Blag Weeks 6, 7: A Hill Too Steep to Climb

Sometimes models don’t generalize well. The team’s path met a gradient too great to climb: LWPR could not generalize the local models (built with receptive fields) to broader regions of the state space for use in the controller. This makes sense, in hindsight, because LWPR is an efficient high-dimensional function approximation approach. It performed worse than regularized linear regression on the forward model identification task, with and without additional basis functions. The new plan is to use Gaussian Process Regression for function approximation locally and a more global approach for regions that have not yet been explored. Subhash is currently working on implementation of GPR.

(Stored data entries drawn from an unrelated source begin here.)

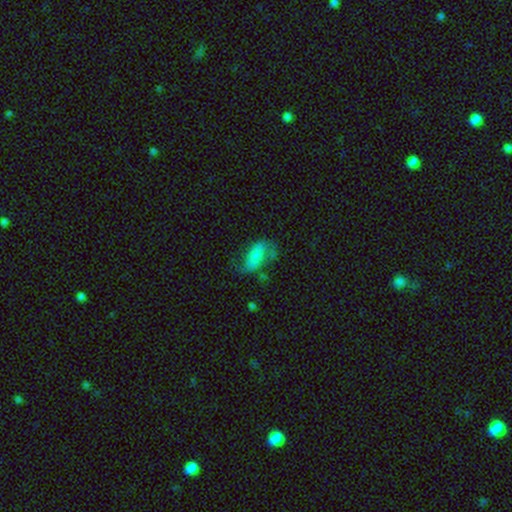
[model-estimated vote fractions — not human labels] This is possibly a smooth galaxy (52%). How rounded: clearly in between (88%). Merging: possibly none (45%).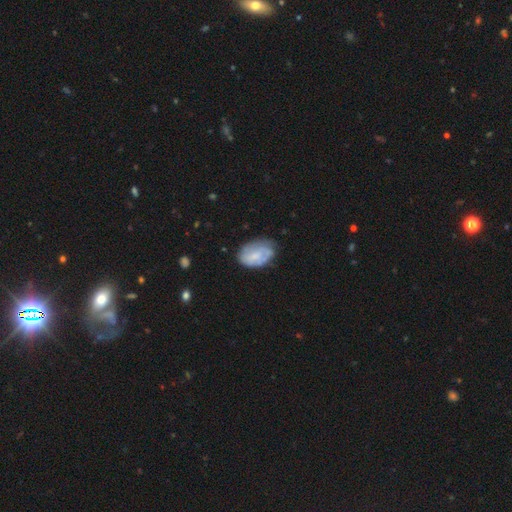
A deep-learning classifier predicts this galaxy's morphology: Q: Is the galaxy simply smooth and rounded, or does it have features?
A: smooth — 52%.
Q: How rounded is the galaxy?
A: in between — 87%.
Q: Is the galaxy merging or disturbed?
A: none — 56%.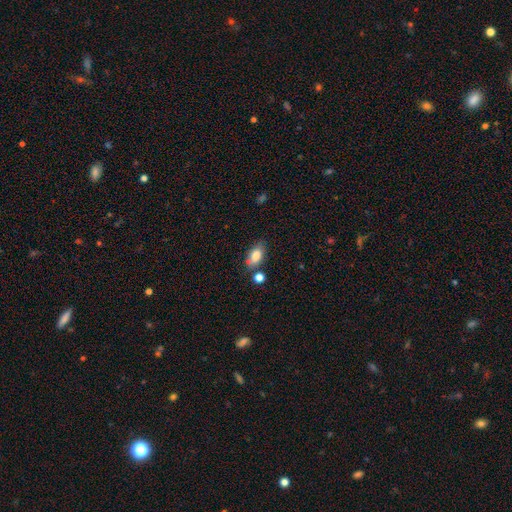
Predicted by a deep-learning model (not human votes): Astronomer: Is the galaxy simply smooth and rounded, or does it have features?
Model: smooth — 80%.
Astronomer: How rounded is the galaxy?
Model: in between — 88%.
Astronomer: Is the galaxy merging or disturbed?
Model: none — 65%.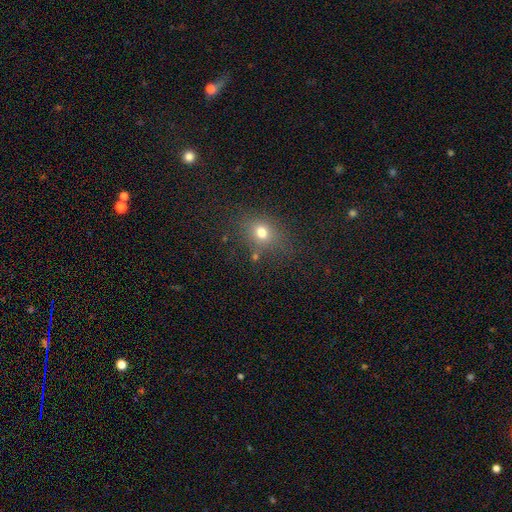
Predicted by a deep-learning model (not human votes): A smooth galaxy with no disk features (65%) that is round (61%).

Vote fractions:
- Smooth or featured? smooth: 65% / star or artifact: 24% / featured or disk: 11%
- How rounded? round: 61% / in between: 37% / cigar-shaped: 2%
- Merging? none: 76% / minor disturbance: 14% / major disturbance: 5% / merger: 5%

Ideally, an InfoMax controller would drive the system to regions that have not yet been explored so that the model improves everywhere. If information gain is quantified as a negative cost, as in KL Divergence, exploratory behavior will emerge, indirectly adding a learning component to the controller. However, this must be contrasted with the normal behavior of the the controller. The controller should drive the state to the most relevant configurations, which may in turn inform the model in the most useful ways. So the benefits of directed information pursuit must be weighed against the normal behavior. Mike is reading into different information pursuit procedures, and just finished restructuring the initial SysID and example control code for inclusion in the interlab repository.

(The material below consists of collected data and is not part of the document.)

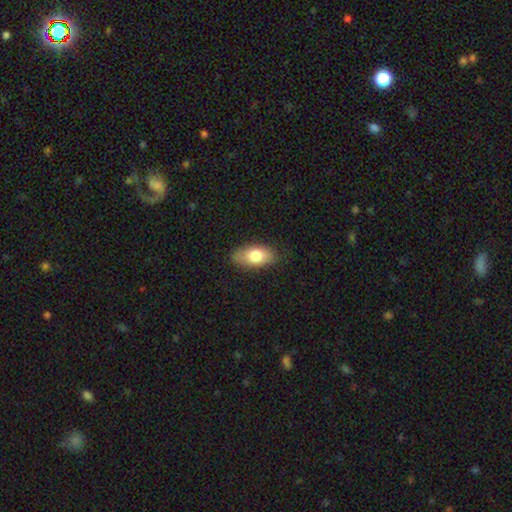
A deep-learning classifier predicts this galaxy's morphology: smooth_or_featured: smooth (p=0.76) [alt: featured or disk p=0.18]
how_rounded: in between (p=0.90) [alt: cigar-shaped p=0.06]
merging: none (p=0.83) [alt: minor disturbance p=0.13]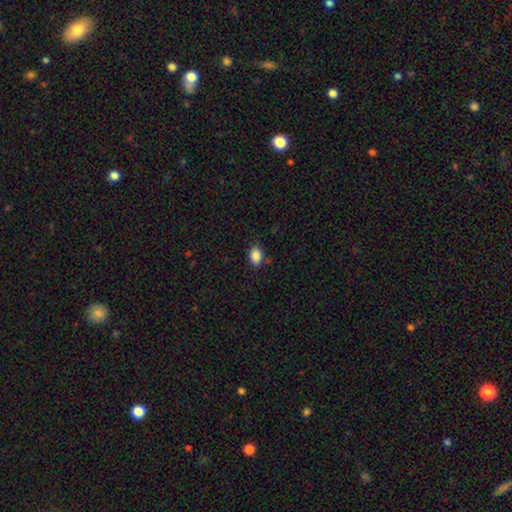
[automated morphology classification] This is clearly a smooth galaxy (87%). How rounded: likely in between (78%). Merging: clearly none (81%).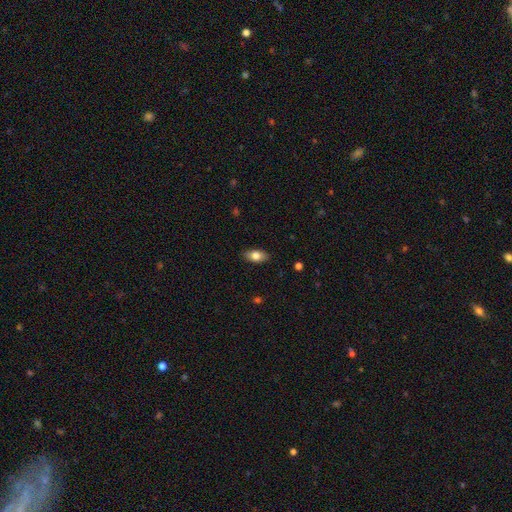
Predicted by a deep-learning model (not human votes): Smooth or featured: smooth — 79% (featured or disk — 14%)
How rounded: in between — 89% (cigar-shaped — 6%)
Merging: none — 88% (minor disturbance — 10%)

ROS and Gazebo communication with Python and MATLAB has been implemented. Scripts capture the state variables of the system and save them to a script repeatedly. Because we do not expect our SysID and Control algorithms to run in real time, at least at first, we’ll have the simulation repeatedly pause, pass the information to SysID in MATLAB, which then passes the model to the controller, which creates an open loop control signal based on the model. This control signal then drives the system in simulation for the next period. Hopefully, the learned model and controller are accurate enough to achieve the task (in the first case, pendulum swing up). Integration between the subsystems is now completed, left is improvement of the individual pieces. Deniz is now doing preliminary work on ROS-ARDrone communication and refactoring of the communication code for export to the other labs in the Lifelong Learning project.

With greater structure in the SysID code, and the integration complete, we should be able to turn around an analysis on the efficacy of GPR much faster than before.